First report of a 'Candidatus Phytoplasma phoenicium'-related strain associated with Bidens alba phyllody in Iran
C. Hemmati 1, M. Nikooei 2, A. Bagheri 3 and M.M. Faghihi 3*
1 Department of Entomology, Faculty of Agriculture, Tarbiat Modares University, Tehran, Iran
2 Department of Agriculture, Faculty of Agriculture and Natural resources, University of Hormozgan, Bandar Abbas, Iran
3 Plant Protection Research Department, Hormozgan Agricultural and Natural Resources Research and Education Center, Agricultural Research Education and Extension Organization, Bandar Abbas, Iran
Received: 30 Jan 2017; Published: 10 Feb 2017
Bidens alba (family Asteraceae), commonly known as shepherd’s needle, is grown in tropical and subtropical regions of North and South America, Asia and Africa (Hall et al., 2009). Some studies indicate that it can be used as a remedy for cuts, swelling, hypertension, jaundice and diabetes (Ong et al., 2008).
In July 2016, typical symptoms of phytoplasma diseases including phyllody, virescence, witches' broom and little leaf (Figs. 1-2) were observed in Bidens alba growing as weeds in citrus orchards of Seyahoo district in Hormozgan province, Iran. Total DNA was extracted separately from five symptom-bearing and two symptomless plants (Fig. 3) using the CTAB method (Doyle & Doyle, 1990). Samples were tested for the presence of phytoplasma DNA by direct PCR using the universal primer pair P1/P7 (Deng & Hiruki, 1991; Schneider et al., 1995), followed by nested PCR using primer pair R16F2n/R16R2 (Gundersen & Lee, 1996). Amplicons of c. 1.8 (direct PCR) and 1.25 kb (nested PCR) were obtained from all symptom-bearing but not from symptomless plants. PCR products from both PCR rounds obtained from one infected plant were directly sequenced on both strands. The sequences were edited, assembled and deposited in GenBank (Accession No. KY358007). BLAST analysis of this sequence revealed that the phytoplasma associated with B. alba phyllody (BaP) shared 99% identity with phytoplasmas related to the 16SrIX phylogenetic group, 'Candidatus Phytoplasma phoenicium', such as Iranian Lactuca serricola phyllody phytoplasma (DQ889749; Iran), Eggplant big bud (JX483702; Iran) and Periwinkle virescence (HQ589191; Germany). Phylogenetic analysis using the neighbour-joining method (MEGA 6 software) based on the sequenced fragment of the BaP phytoplasma and other phytoplasmas confirmed that the BaP phytoplasma is a 'Ca. P. phoenicium'-related strain, with 99.2% sequence similarity to the reference strain for the species (AF515636) (Fig. 4).

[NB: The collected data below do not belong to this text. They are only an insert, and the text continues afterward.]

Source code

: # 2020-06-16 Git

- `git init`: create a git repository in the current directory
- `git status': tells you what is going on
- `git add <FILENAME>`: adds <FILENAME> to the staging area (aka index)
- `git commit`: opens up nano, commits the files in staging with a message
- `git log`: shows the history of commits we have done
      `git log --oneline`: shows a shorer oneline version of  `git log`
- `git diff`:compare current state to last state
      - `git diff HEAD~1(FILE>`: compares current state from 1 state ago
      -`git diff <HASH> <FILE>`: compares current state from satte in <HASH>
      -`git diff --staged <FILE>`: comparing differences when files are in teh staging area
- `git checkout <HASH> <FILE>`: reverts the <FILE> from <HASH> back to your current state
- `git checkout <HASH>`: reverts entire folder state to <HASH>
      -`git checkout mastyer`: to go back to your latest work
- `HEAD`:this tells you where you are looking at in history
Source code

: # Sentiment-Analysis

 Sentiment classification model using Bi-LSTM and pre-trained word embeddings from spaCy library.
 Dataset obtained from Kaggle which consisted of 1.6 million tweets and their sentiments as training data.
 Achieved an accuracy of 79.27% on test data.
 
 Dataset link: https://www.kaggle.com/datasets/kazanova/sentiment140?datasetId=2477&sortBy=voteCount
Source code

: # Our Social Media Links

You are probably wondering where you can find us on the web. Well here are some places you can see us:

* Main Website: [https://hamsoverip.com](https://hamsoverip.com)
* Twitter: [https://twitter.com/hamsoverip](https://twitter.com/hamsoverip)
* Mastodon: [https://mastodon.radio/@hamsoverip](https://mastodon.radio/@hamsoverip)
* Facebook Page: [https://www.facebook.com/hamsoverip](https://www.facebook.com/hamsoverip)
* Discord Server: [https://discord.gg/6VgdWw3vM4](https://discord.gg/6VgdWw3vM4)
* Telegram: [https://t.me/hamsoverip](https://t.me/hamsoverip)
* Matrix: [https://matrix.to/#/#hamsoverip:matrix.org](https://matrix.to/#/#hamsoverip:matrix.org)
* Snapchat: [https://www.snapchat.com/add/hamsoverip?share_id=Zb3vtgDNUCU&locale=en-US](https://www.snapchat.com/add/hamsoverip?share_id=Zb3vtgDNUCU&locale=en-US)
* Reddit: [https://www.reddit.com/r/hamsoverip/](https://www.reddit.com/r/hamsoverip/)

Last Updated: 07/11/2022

In Iran, 16SrIX group phytoplasmas have been reported on several hosts such as aubergine, chrysanthemum, grapevine and lucerne. Results obtained from our findings suggest that B. alba may act as a natural intermediate host for the 16SrIX phytoplasma in the Hormozgan province of Iran. To our knowledge, this is the first report of a phytoplasma associated with B. alba phyllody in Iran and most probably in the world; the potential for B. alba to act as a host for 'Ca. P. phoenicium' is a concern.